— Task statement —
Your copy should hold only the lines from the one containing "italiani all'estero" through the final line of the entries, exactly as written, with no pictures.

— Input —
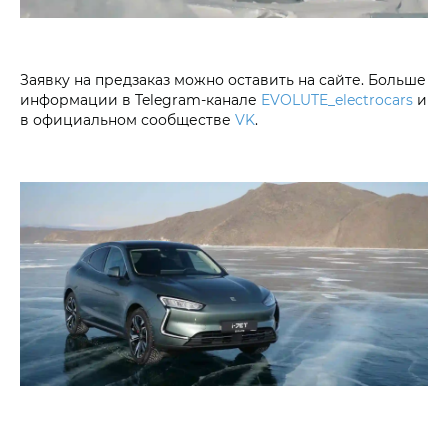
Заявку на предзаказ можно оставить на сайте. Больше
информации в Telegram-канале
EVOLUTE_electrocars
и
в официальном сообществе
VK
.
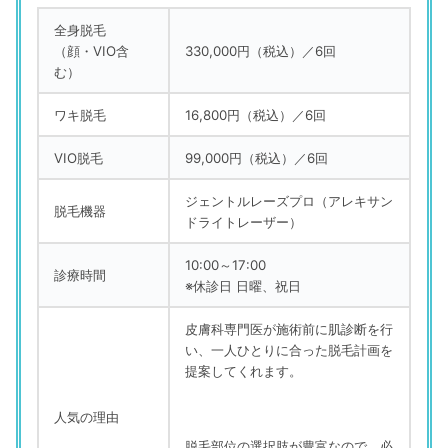
全身脱毛
（顔・VIO含
330,000円（税込）／
6回
む）
ワキ脱毛
16,800円（税
込
）／6回
VIO脱毛
99,000円（税込）／
6回
ジェントルレーズプロ（アレキサン
脱毛機器
ドライトレーザー）
10:00
～
17:00
診療時間
※休診日 日曜、祝日
皮膚科専門医が施術前に肌診断
を行
い
、
一人
ひとりに合った脱毛計画を
提案してくれます。
人気の理由
脱毛部位の選択肢が豊富なので、必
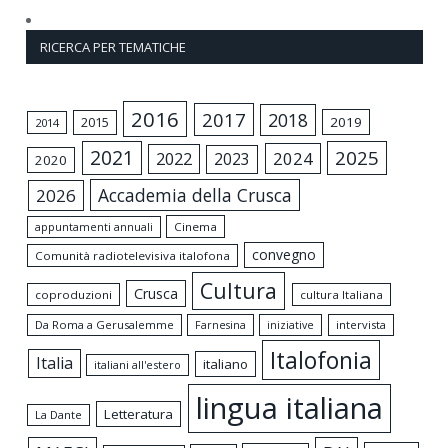
RICERCA PER TEMATICHE
2016
2017
2018
2015
2019
2014
2021
2025
2024
2022
2023
2020
Accademia della Crusca
2026
appuntamenti annuali
Cinema
convegno
Comunità radiotelevisiva italofona
Cultura
Crusca
coproduzioni
cultura Italiana
Da Roma a Gerusalemme
intervista
Farnesina
iniziative
Italofonia
Italia
italiano
italiani all'estero
lingua italiana
Letteratura
La Dante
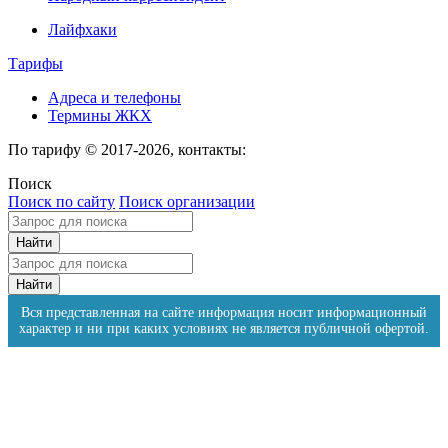
Лайфхаки
Тарифы
Адреса и телефоны
Термины ЖКХ
По тарифу © 2017-2026, контакты:
Поиск
Поиск по сайту
Поиск организации
Вся представленная на сайте информация носит информационный
характер и ни при каких условиях не является публичной офертой.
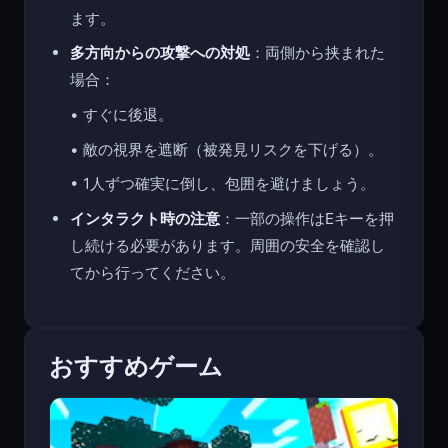
ます。
多方向からの攻撃への対処
：両側から挟まれた
場合：
• すぐに後退。
• 敵の視界を遮断（被発見リスクを下げる）。
• 1人ずつ確実に倒し、包囲を避けましょう。
インタラクト時の注意
：一部の操作はEキーを押
し続ける必要があります。周囲の安全を確認し
てから行ってください。
おすすめゲーム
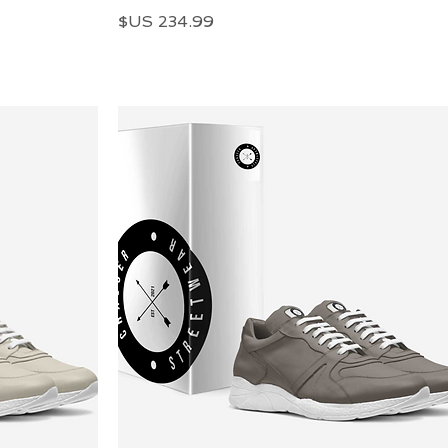
السعر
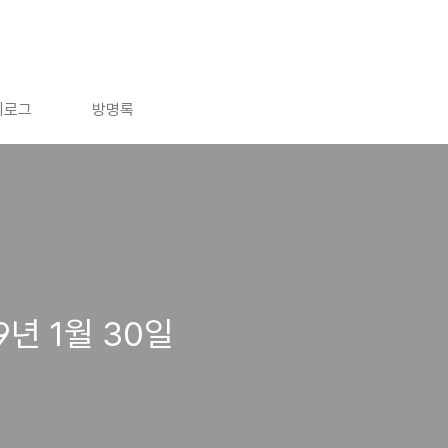
치로그
방명록
9년 1월 30일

— Written solution —
italiani all'estero
lingua italiana
Letteratura
La Dante
Лайфхаки
Тарифы
Адреса и телефоны
Термины ЖКХ
По тарифу © 2017-2026, контакты:
Поиск
Поиск по сайту
Поиск организации
Вся представленная на сайте информация носит информационный
характер и ни при каких условиях не является публичной офертой.
ます。
多方向からの攻撃への対処
：両側から挟まれた
場合：
• すぐに後退。
• 敵の視界を遮断（被発見リスクを下げる）。
• 1人ずつ確実に倒し、包囲を避けましょう。
インタラクト時の注意
：一部の操作はEキーを押
し続ける必要があります。周囲の安全を確認し
てから行ってください。
おすすめゲーム
السعر
치로그
방명록
9년 1월 30일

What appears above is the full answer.